(Landmark coordinate records)
= = = = = = =
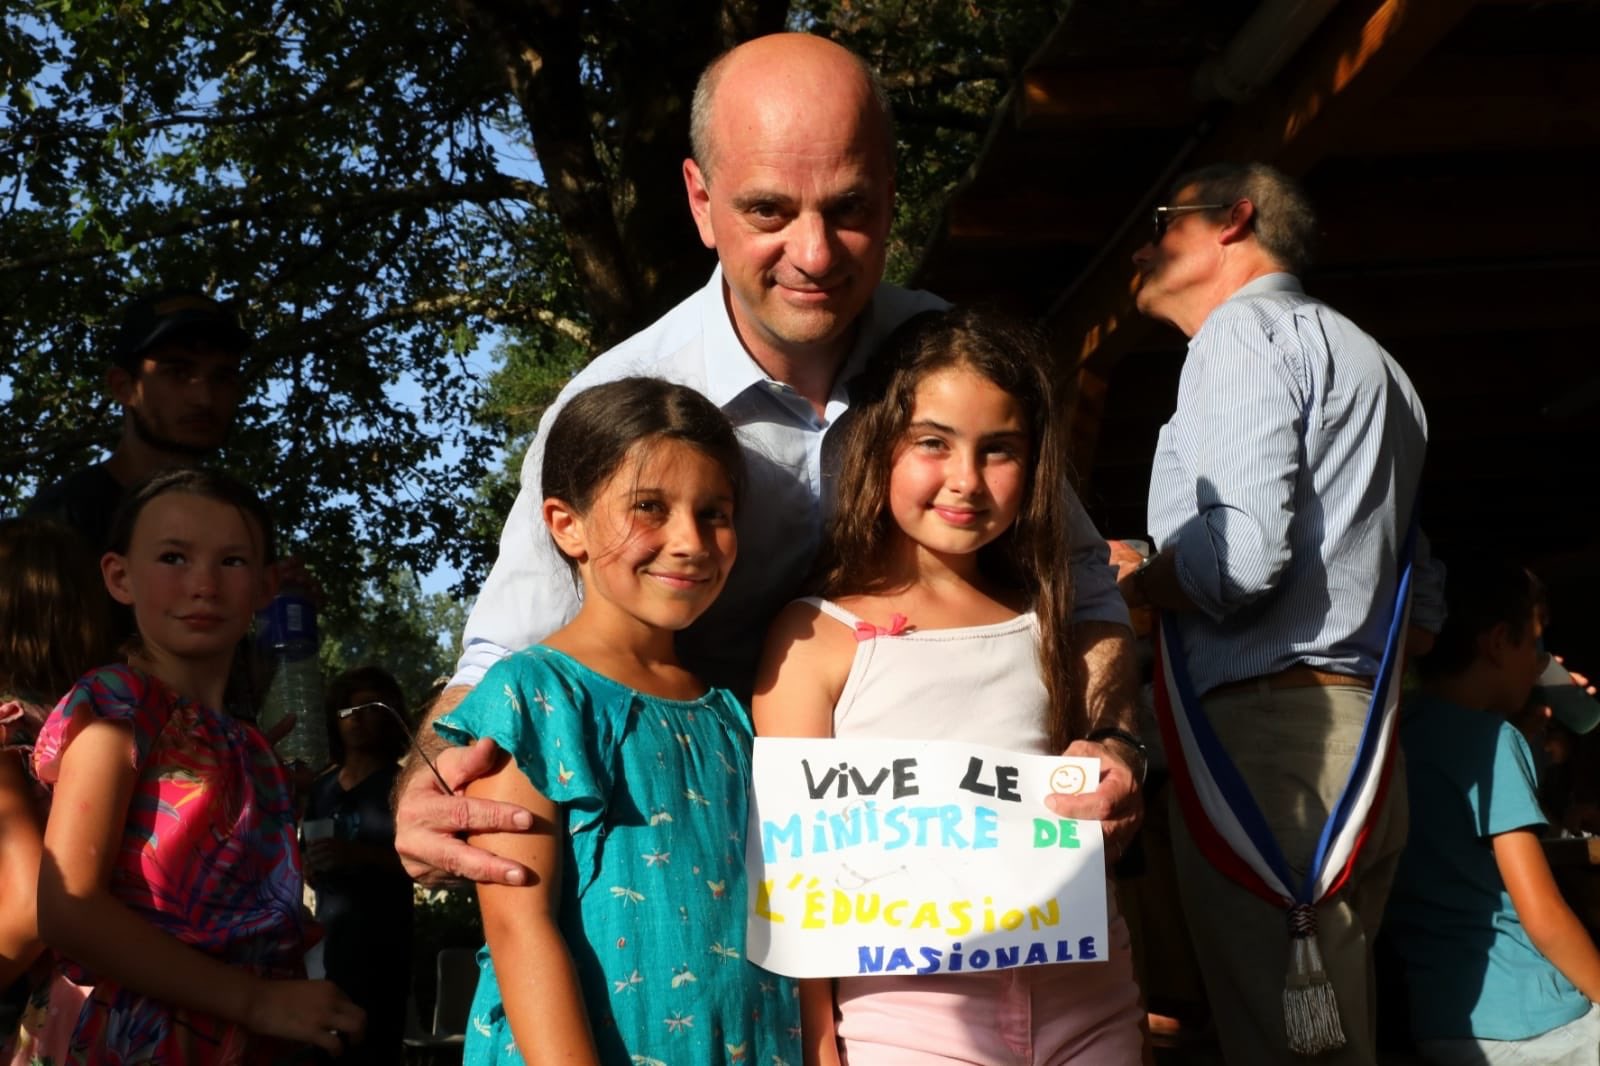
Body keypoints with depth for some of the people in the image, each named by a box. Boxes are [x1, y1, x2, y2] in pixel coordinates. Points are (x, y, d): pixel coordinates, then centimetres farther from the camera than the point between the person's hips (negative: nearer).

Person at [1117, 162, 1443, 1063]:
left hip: (1266, 728, -10)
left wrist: (1115, 590, -2)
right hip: (1364, 743, 10)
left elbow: (1242, 555, -18)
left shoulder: (1245, 330, -3)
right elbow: (1424, 601, 24)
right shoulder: (1370, 364, 27)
= = = = = = =
### What the exercise asks
Rewrite the data above with every "pixel coordinates" swapped for "image coordinates" and nothing else changed, leaving the pictures out of your answer.

### Solution for this task
Body keypoints with depth for some of the people in the image, each named by a box. Boxes are [x1, y1, x2, y2] in image coordinates. Points are (x, y, d): image coordinates, then centimetres farther from the camera than the point between the person's hips (negative: nearer).

Person at [1117, 162, 1443, 1063]:
left hip: (1266, 728, -10)
left wrist: (1115, 590, -2)
right hip: (1364, 743, 10)
left elbow: (1242, 555, -18)
left shoulder: (1245, 330, -3)
right elbow: (1424, 601, 24)
right shoulder: (1370, 364, 27)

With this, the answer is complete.